Classic gin wench attire :D
Well, since that nice run (and nice bagel I should add) my feet/ankles have not been the same. I ran a total 15.5 miles this weekend and my ankle still feels funny :( However I was NOT going to miss my SecretLondon Gin run and wow the weather this weekend was pretty brilliant wasn't it?

So niggles aside, I am trying to get back into the swing of running and its going OK so far! I really need to allocate some time on the weekends for longer runs though. I am not running 50k over two days, just one. SO next week I hope to do my LSR in one day (14 miles). Also if I am lucky get on some trails soon.

I hope everyone else had a brilliant weekend running, be it for a race, for fun, or for training. Remember you got out there and did it and that is the hardest thing!

Sunday, March 19, 2017

Escape to Trail: Run Review

Some Sights from the Trail
I signed up for this run (Escape to Trail Series) I believe last year when I was training for Honolulu and was putting more mileage in. It sounded ideal though, a low cost (£12.50) race close to London on a trail, accessible by trains (even Oyster Card!), and a good distance between a half and a full. The organizer (Dean) was very quick to answer all of my questions. Are there water stations? No. Is there a bag drop? No. It was a charity run -- so not only does it feed my running soul, it feeds my feel-good karma soul.

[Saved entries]
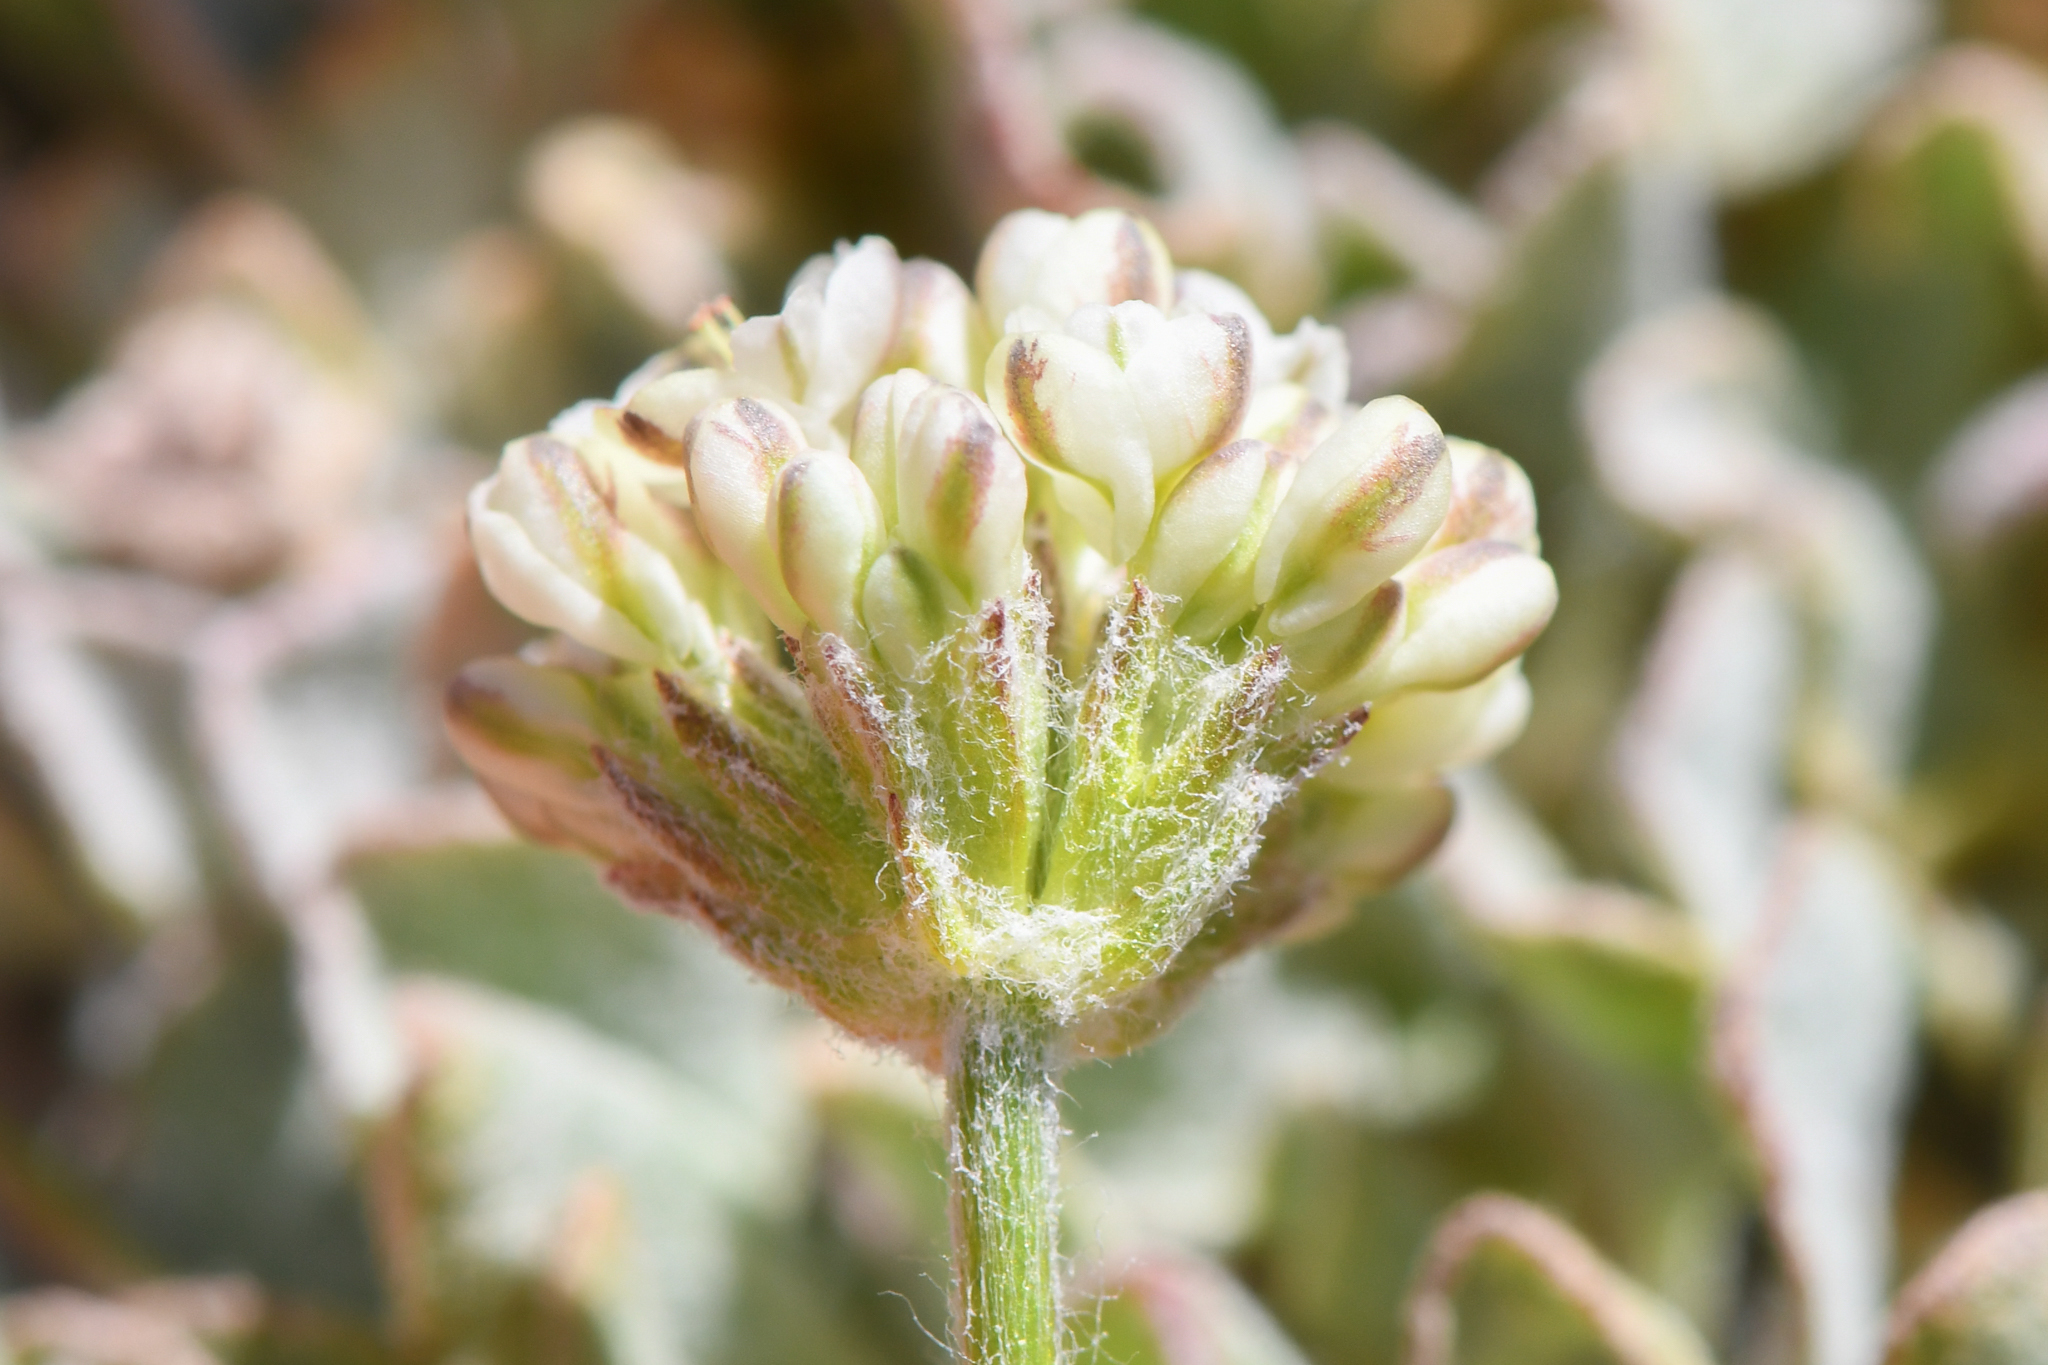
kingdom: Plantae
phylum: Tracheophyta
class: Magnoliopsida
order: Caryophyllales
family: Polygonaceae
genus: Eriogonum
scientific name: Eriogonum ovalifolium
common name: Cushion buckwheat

* * *

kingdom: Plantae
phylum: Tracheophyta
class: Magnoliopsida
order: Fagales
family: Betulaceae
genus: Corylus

...

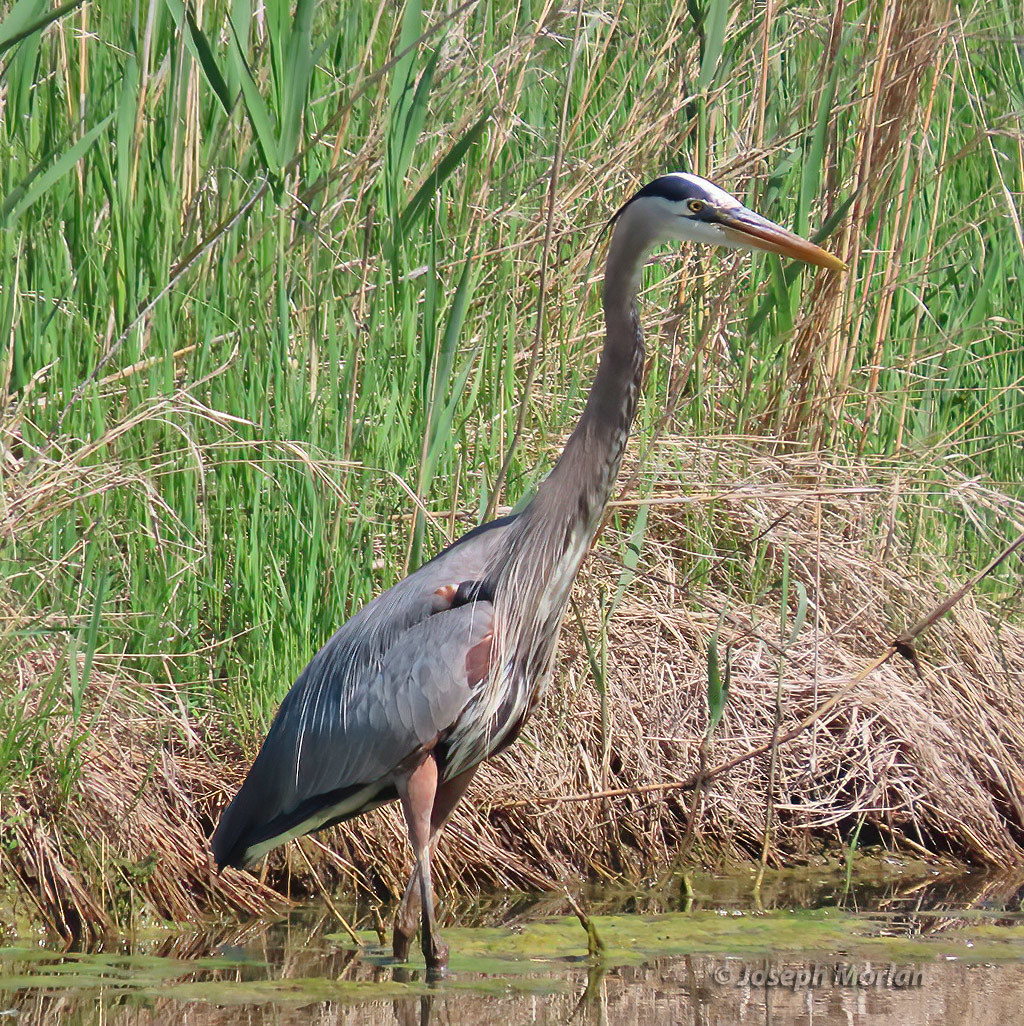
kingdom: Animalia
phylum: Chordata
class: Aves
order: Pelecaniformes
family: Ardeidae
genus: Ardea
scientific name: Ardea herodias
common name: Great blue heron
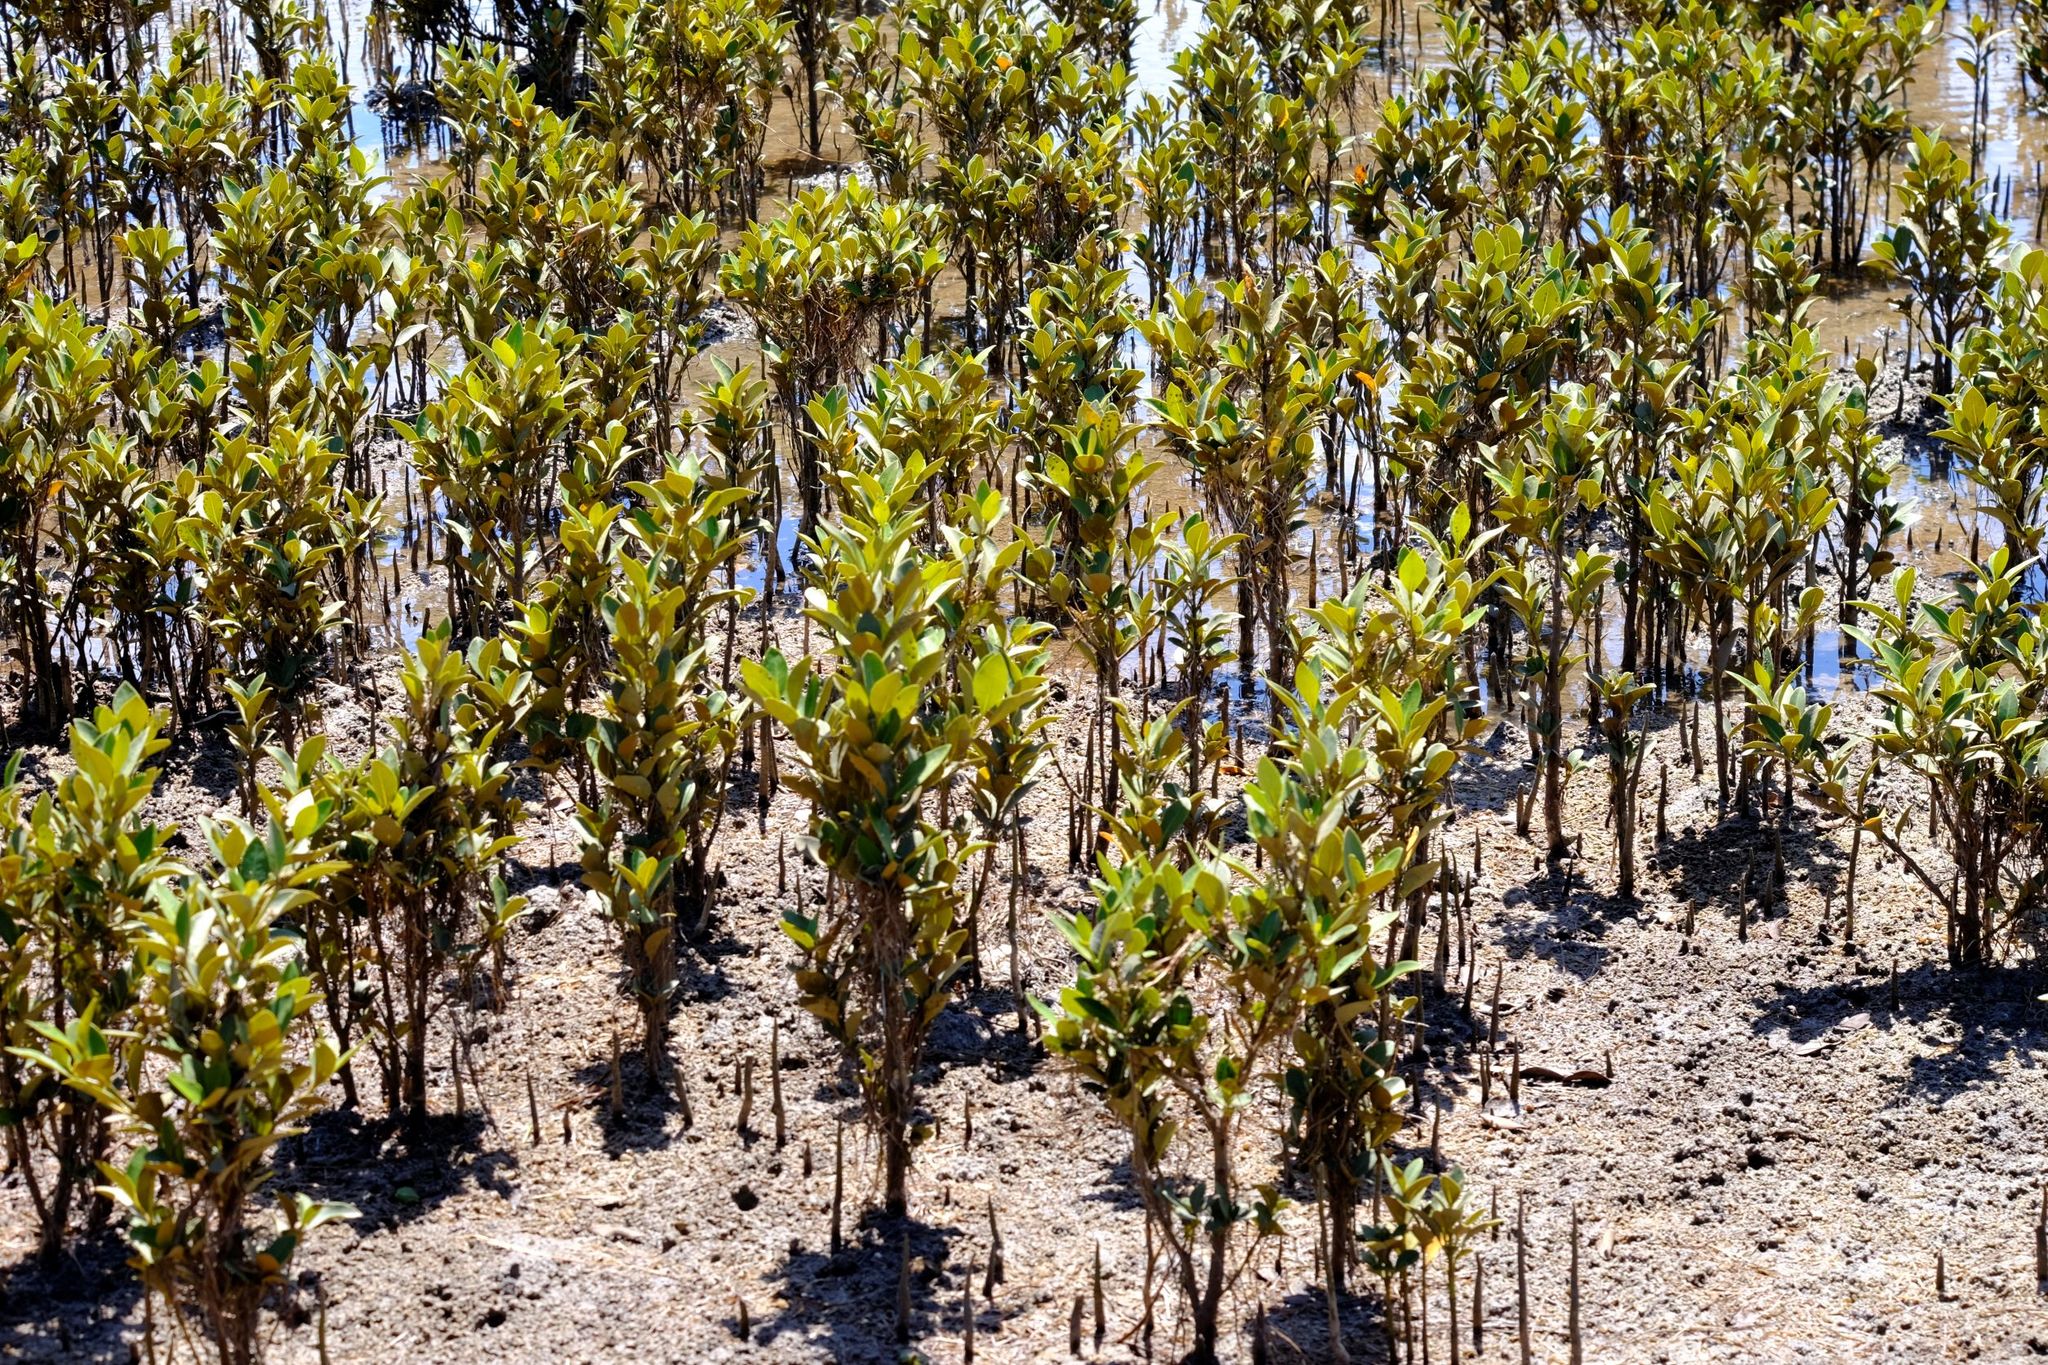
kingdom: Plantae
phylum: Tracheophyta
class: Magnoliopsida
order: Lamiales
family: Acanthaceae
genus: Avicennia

(Task set):
1 > List every feature that the running blog post names in the sentence beginning "It sounded ideal though" as a reason the Escape to Trail run appealed.
2 > Write the next part of the running blog post, picking up after its final sentence.

(Answers to the exercises):
1 >
- a low cost (£12.50)
- close to London
- on a trail
- accessible by trains (even Oyster Card)
- a good distance between a half and a full

2 >
I arrived at Enfield Chase with about 20 minutes to spare, and although there was some initial confusion, all the runners basically grouped together and located the greasy spoon where we were setting off from. One loo, much queue. Good thing I didn't need to go too badly.

Race Itself: This was epic. I am so glad I know about this route now. It will make some awesome training runs later. We ran 17 miles of the New River Path (28 miles total). Think Regents canal but not nearly as crowded and more animals.  With start/finish points in Islington and Hertford, it has awesome transport links. Although the sign posting at times was a bit off (I was glad I was close to other runners) and some fallen trees blocking paths, the route was generally easy to follow. Did I stop to check my route at times? Once right near the end.  Again for the entry cost I am not going to fault the organizers for it. They did provide a Strava Route for us to follow if need be. The end was clearly posted and thats what matters. There was even a goody bag (Bounce energy ball, Coconut Water, and an Up & Go breakfast drink), which I was happy with given the cost of entry. I have paid more and received worse goody bags.

Everyone was friendly. Course was brilliant. Finish line was obvious which is really what you need.

Finish: The pub where we finished had awesome staff and delicious food. A friend who lives nearby met me there and we had a delicious chicken burger and chips. THEY DO A DUCK RACE ON THE EASTER WEEKEND. How adorable is that? Very.  Close to Hertford East train station which has trains into Liverpool Street and accepts Oyster. Hertford North is a bit farther and does not take Oyster, but drop you off at Moorgate. So again, many options.

When In Doubt... Slow Down...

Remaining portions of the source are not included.